|
481-69.25 – Tenant Documents
481-69.25 requires assisted living programs to document and maintain the documentation for each tenant including:
- An occupancy record which includes demographic information for the tenant. The minimum requirements include their name; date of birth; home address; any identification number(s); date of occupancy; the name, address and telephone number of all health professional(s); diagnosis; the name, address, and telephone number(s) of family, friends, or other designated individuals to contact in an emergency.
- Application form(s)
- Initial evaluations and updates
- Nutritional assessments as necessary
- Initial service plan and updates
- Signed authorizations for:
- Permission to release medical information, photographs, or other media information as necessary
- Permission to receive emergency medical care as necessary
- Release of information, if any
- Signed managed risk policy and any consensus agreements
- When personal or health-related care is delegated to the program, the medical information sheet, health professionals’ orders, and nurses notes written by exception
- Medication lists based on rules in 481-67.5
- Advance health care directives
- A complete copy of the occupancy agreement and any updates
- A written acknowledgement of tenant’s rights
- Copies of guardianship, durable power of attorney for health care, power of attorney, or conservatorship, or any other documentation of a legal representative
- Incident reports including but not limited to:
- Medication errors
- Accidents
- Falls
- Elopements
- The rule indicates that these need to be completed but are not required to be maintained in the tenant’s record.

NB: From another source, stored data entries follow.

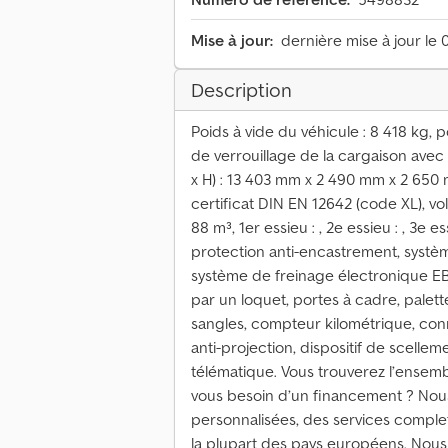
Mise à jour:
dernière mise à jour le 
Description
Poids à vide du véhicule : 8 418 kg, p
de verrouillage de la cargaison avec 
x H) : 13 403 mm x 2 490 mm x 2 650 m
certificat DIN EN 12642 (code XL), 
88 m³, 1er essieu : , 2e essieu : , 3e 
protection anti-encastrement, systèm
système de freinage électronique EBS
par un loquet, portes à cadre, pale
sangles, compteur kilométrique, conn
anti-projection, dispositif de scelle
télématique. Vous trouverez l’ensembl
vous besoin d’un financement ? Nou
personnalisées, des services comple
la plupart des pays européens. Nous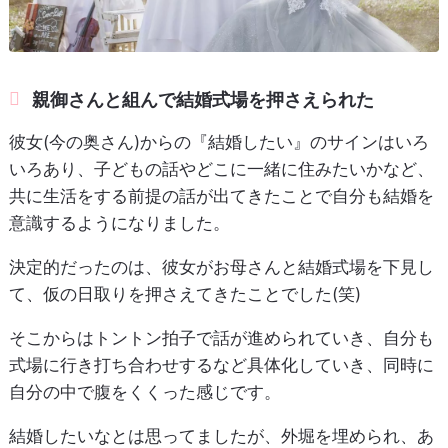
親御さんと組んで結婚式場を押さえられた
彼女(今の奥さん)からの『結婚したい』のサインはいろ
いろあり、子どもの話やどこに一緒に住みたいかなど、
共に生活をする前提の話が出てきたことで自分も結婚を
意識するようになりました。
決定的だったのは、彼女がお母さんと結婚式場を下見し
て、仮の日取りを押さえてきたことでした(笑)
そこからはトントン拍子で話が進められていき、自分も
式場に行き打ち合わせするなど具体化していき、同時に
自分の中で腹をくくった感じです。
結婚したいなとは思ってましたが、外堀を埋められ、あ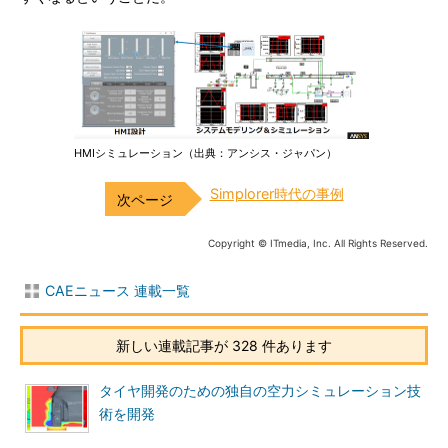
HMIシミュレーション（出典：アンシス・ジャパン）
Simplorer時代の事例
Copyright © ITmedia, Inc. All Rights Reserved.
CAEニュース 連載一覧
新しい連載記事が 328 件あります
タイヤ開発のための独自の空力シミュレーション技
術を開発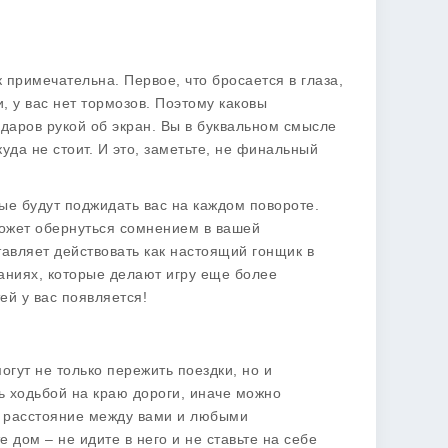
ак примечательна. Первое, что бросается в глаза,
, у вас нет тормозов. Поэтому каковы
даров рукой об экран. Вы в буквальном смысле
куда не стоит. И это, заметьте, не финальный
ые будут поджидать вас на каждом повороте.
 может обернуться сомнением в вашей
ставляет действовать как настоящий гонщик в
аниях, которые делают игру еще более
ей у вас появляется!
огут не только пережить поездки, но и
 ходьбой на краю дороги, иначе можно
е расстояние между вами и любыми
 дом – не идите в него и не ставьте на себе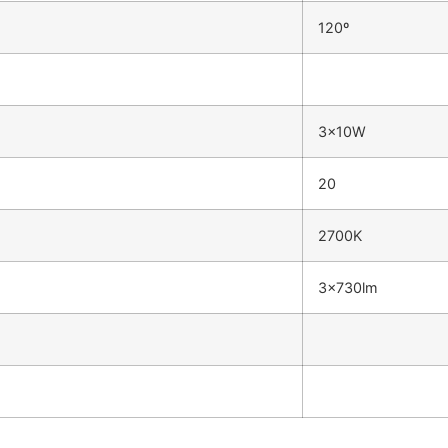
120º
3x10W
20
2700K
3x730lm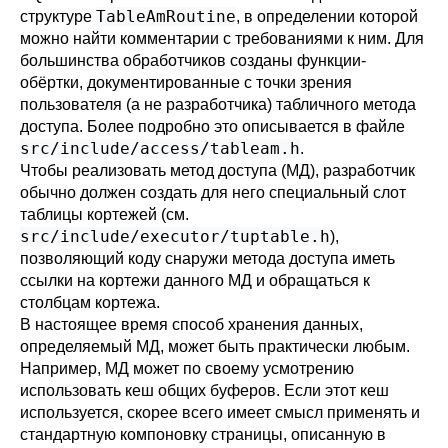
TableAmRoutine
структуре
, в определении которой
можно найти комментарии с требованиями к ним. Для
большинства обработчиков созданы функции-
обёртки, документированные с точки зрения
пользователя (а не разработчика) табличного метода
доступа. Более подробно это описывается в файле
src/include/access/tableam.h
.
Чтобы реализовать метод доступа (МД), разработчик
обычно должен создать для него специальный слот
таблицы кортежей (см.
src/include/executor/tuptable.h
),
позволяющий коду снаружи метода доступа иметь
ссылки на кортежи данного МД и обращаться к
столбцам кортежа.
В настоящее время способ хранения данных,
определяемый МД, может быть практически любым.
Например, МД может по своему усмотрению
использовать кеш общих буферов. Если этот кеш
используется, скорее всего имеет смысл применять и
стандартную компоновку страницы, описанную в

- Copy of waivers for admission/retention criteria
- When the tenant is unable to advocate on their own behalf, or they have multiple service providers, accurate documentation must be maintained of routine personal or health-related care on task sheets. If tasks are physician ordered, they must be a part of the Medication Administration Record (MAR)
The rules also require that all tenant records be maintained for not less than three years after the transfer, discharge, or death of a tenant and protected from loss, damage and unauthorized use.
This rule is commonly cited; however, the examples of insufficient practices vary. More common examples of insufficient practices include but are not limited to:
- When nurses’ notes are not documented by exception.
- Records are not completed and/or are not maintained for a period not less than 3 years after discharge or death.
- Copies of records including occupancy agreements, evaluations, and/or service plans are not available for review.